Stevie Nicks names “the great rock and roll moment of her life”

There’s always a danger that comes with rock stars trying to meet their heroes. For every rock star who might be grateful for anyone who listens to their music, there are always a few known to be standoff-ish, wanting nothing more than to be left alone when they finish painting their masterpieces. While Stevie Nicks may have been compassionate to every fan she has, she thought one of her career highlights came when one rock legend confirmed her credentials as a frontwoman.

Throughout her career, though, Nicks had always been on the softer side of rock and roll in Fleetwood Mac. For all of the great blues rock the band had made before Nicks and Lindsey Buckingham came into the picture, Nicks was known for penning some of the biggest ballads the band ever had, usually playing to her strengths as a lyricist and world-builder on songs like ‘Dreams’ and ‘Rhiannon’.

While Rumours gave every songwriter in the band an outlet to vent their frustrations at their former lovers, Nicks would get to showcase her intensity on songs like ‘Gold Dust Woman’ creating a mystical atmosphere across the track before wailing like a white witch towards the end of the track. Then again, that was just a small taste of what she could do on her own.

Breaking free from the shackles of The Mac in the early 1980s, Nicks’ first album, Bella Donna, saw her taking on the role of a rock and roll superstar, featuring her iconic duet with Tom Petty on ‘Stop Draggin’ My Heart Around’ and finding time to make her own classics like ‘The Edge of Seventeen’. Even when working with Prince later, Nicks would have to defend herself as a rocker, especially at the expense of her contemporaries like Petty.

By the time she went out on the road in the 2000s, many songs on her setlist saw her taking on many rock covers in her setlist. Outside of the Petty-penned ‘I Need To Know’, Nicks would try to play the Led Zeppelin classic ‘Rock and Roll’, bringing the house down at every show for the rest of the tour.

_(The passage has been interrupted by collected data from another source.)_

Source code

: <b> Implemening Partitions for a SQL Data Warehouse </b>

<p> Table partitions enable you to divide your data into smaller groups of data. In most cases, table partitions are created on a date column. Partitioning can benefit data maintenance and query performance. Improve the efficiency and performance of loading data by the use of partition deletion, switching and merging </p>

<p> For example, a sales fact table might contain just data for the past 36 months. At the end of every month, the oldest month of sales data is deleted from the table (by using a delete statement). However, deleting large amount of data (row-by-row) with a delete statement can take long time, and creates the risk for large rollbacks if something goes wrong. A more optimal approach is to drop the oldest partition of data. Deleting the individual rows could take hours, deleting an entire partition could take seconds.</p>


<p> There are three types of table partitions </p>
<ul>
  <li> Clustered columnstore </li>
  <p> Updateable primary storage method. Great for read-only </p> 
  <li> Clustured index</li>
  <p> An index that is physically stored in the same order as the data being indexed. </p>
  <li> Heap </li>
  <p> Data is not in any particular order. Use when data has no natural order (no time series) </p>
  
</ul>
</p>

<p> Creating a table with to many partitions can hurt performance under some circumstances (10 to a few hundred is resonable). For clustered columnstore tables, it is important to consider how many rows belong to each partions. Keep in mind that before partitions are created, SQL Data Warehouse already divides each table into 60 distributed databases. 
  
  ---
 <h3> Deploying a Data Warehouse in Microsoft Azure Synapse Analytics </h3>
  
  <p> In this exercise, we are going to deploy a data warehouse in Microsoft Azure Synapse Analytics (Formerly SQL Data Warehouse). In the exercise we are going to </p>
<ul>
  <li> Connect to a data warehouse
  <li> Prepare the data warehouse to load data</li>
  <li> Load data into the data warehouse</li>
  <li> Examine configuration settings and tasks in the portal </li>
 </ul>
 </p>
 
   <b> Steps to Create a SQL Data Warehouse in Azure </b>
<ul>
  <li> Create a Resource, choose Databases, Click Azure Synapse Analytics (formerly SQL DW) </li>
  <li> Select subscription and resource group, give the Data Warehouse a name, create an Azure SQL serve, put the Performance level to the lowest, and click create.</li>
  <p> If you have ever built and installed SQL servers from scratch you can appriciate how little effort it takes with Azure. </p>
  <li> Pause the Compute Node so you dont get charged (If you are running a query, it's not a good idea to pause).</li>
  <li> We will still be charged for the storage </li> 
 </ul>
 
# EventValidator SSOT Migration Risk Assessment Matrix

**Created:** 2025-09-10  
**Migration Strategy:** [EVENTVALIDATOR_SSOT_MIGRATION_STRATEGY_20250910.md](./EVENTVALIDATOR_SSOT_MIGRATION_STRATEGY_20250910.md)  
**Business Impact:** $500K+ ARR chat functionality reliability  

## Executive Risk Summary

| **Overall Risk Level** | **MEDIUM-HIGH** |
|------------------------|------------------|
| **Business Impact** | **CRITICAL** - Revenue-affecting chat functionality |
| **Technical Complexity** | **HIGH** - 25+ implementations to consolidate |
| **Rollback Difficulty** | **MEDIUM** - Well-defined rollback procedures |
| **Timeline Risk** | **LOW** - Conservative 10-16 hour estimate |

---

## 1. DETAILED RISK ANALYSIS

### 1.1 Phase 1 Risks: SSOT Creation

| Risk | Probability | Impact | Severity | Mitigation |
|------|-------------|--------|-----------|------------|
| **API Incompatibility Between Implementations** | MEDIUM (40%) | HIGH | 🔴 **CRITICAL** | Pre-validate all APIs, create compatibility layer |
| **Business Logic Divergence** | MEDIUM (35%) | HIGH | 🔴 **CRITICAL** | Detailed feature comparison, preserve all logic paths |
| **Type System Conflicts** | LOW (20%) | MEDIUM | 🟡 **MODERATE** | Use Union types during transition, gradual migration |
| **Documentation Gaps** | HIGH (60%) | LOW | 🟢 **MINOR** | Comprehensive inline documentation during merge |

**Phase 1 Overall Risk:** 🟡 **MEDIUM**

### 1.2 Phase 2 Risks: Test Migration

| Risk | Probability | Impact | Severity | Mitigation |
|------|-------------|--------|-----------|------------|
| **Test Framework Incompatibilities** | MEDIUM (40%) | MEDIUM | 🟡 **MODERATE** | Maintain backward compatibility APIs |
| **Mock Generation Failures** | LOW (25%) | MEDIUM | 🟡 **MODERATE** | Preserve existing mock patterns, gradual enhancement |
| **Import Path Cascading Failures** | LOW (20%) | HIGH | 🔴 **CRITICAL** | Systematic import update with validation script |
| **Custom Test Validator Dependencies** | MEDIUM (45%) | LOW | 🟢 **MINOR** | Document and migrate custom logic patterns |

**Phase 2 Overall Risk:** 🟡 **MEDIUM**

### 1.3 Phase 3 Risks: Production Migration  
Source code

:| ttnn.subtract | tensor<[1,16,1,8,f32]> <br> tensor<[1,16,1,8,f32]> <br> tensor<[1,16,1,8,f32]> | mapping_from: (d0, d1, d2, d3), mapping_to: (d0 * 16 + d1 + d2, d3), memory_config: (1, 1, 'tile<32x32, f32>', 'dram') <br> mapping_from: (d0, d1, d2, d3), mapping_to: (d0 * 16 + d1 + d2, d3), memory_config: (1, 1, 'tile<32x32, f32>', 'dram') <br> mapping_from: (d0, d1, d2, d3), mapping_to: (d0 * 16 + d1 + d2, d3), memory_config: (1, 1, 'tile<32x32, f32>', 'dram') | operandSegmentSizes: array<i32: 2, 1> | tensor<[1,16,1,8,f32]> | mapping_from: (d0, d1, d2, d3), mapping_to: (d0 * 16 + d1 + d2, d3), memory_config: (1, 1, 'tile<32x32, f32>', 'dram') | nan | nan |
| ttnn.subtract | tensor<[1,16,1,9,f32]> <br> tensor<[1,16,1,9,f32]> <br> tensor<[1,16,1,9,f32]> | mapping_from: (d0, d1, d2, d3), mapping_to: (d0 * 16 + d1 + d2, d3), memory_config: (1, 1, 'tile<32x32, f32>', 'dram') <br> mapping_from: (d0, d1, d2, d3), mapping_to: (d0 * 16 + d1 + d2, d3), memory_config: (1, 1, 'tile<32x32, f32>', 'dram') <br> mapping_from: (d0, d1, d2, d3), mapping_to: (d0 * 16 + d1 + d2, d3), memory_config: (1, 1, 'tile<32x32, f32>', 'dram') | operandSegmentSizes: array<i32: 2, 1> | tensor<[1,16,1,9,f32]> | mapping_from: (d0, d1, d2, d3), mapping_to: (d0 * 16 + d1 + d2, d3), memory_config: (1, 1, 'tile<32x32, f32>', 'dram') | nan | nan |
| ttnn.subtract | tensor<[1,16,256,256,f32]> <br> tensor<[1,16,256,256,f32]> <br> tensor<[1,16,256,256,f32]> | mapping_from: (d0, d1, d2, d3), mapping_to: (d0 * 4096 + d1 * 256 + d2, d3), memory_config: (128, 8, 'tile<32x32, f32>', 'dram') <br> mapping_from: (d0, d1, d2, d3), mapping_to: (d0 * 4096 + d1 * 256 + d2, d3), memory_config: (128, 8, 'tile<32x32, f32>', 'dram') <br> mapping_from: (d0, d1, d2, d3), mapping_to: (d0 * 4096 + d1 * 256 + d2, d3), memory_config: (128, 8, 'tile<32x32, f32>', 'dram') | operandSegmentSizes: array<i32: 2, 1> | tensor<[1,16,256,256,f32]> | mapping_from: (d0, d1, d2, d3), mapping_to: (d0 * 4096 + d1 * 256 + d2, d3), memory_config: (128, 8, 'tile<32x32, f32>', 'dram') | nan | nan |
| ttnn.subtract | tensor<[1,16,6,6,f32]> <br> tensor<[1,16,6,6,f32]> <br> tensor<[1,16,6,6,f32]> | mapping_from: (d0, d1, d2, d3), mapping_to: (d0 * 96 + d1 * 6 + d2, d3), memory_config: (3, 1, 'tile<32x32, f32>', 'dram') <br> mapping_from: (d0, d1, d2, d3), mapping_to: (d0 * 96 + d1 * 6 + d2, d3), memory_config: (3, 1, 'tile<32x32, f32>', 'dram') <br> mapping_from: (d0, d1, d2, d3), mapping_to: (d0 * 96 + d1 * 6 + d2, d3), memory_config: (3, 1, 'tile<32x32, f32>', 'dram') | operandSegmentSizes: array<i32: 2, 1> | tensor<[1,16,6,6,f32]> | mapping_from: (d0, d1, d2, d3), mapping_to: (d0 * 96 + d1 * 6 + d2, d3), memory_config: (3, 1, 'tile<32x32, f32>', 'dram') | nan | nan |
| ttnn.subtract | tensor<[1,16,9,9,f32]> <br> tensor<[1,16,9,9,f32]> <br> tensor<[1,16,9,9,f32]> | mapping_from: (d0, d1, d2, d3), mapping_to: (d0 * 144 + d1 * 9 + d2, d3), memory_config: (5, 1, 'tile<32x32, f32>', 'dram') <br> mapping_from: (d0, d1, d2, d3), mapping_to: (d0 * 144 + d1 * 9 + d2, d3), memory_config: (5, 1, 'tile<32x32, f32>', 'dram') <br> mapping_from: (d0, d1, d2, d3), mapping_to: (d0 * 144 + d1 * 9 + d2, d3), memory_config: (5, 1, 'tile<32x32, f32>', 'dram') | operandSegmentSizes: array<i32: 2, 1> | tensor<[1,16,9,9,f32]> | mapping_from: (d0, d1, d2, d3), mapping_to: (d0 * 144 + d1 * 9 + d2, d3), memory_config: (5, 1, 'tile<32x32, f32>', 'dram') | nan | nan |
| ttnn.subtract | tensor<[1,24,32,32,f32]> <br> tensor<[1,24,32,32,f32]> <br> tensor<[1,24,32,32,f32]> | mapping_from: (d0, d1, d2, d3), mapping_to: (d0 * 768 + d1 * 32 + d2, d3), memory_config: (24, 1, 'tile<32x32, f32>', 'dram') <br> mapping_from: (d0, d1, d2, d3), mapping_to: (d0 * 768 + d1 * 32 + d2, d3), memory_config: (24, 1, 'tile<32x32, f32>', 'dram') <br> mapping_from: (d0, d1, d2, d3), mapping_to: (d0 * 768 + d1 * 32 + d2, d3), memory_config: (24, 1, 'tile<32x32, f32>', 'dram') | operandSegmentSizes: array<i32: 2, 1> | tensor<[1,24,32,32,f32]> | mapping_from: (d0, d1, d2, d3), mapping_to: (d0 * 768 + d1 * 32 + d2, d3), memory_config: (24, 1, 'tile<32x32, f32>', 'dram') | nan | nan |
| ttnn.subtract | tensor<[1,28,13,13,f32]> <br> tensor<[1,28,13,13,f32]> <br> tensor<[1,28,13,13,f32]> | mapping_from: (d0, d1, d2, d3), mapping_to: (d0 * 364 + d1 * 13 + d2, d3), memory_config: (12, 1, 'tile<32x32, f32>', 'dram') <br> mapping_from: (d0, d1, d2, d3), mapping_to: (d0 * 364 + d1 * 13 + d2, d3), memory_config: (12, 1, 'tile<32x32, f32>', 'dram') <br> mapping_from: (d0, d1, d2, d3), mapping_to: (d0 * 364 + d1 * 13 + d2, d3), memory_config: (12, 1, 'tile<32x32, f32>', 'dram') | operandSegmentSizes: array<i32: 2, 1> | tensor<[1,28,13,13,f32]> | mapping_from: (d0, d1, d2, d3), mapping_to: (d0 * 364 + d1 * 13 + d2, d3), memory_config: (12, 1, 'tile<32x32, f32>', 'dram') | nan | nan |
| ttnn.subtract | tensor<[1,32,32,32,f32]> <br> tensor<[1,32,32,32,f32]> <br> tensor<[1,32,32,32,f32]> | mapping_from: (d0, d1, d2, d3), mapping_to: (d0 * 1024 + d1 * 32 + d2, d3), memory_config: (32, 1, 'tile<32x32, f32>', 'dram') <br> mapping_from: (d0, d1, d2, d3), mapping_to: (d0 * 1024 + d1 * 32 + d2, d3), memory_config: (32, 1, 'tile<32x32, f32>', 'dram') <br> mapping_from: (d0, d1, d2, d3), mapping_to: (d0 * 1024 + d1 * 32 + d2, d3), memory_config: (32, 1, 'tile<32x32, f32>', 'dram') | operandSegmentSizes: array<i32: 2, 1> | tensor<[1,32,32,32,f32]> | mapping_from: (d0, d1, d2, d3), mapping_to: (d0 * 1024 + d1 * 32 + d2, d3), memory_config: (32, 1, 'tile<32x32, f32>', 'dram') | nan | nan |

While Zeppelin’s classic rock and roll shuffle is one of the most covered songs in garage band history, Nicks got the ultimate compliment when she got the chance to perform the song with Robert Plant waiting in the wings. Compared to the other versions that he has played and heard over the years, Nicks felt validated when Plant finally gave her recognition by telling her how fierce her take on the song was.

In her biography Gold Dust Woman, Nicks remembered Plant’s compliment as one of the best moments of her musical career, saying, “Robert Plant was there on the side of the stage, and he congratulated me after our performance. He told me I did a great job. That meant the world to me–one of the great rock and roll moments of my life. I think Robert Plant and I are kindred spirits”.

Beyond her performance that night, Nicks would continue to put that signature rock bombast into every song she sang, often sounding like a blend between Joni Mitchell and Janis Joplin when working through songs like ‘Stand Back’ or ‘The Chain’. Nicks may have sung plenty of ballads in her life, but she has always felt most at home with a heavy backbeat behind her.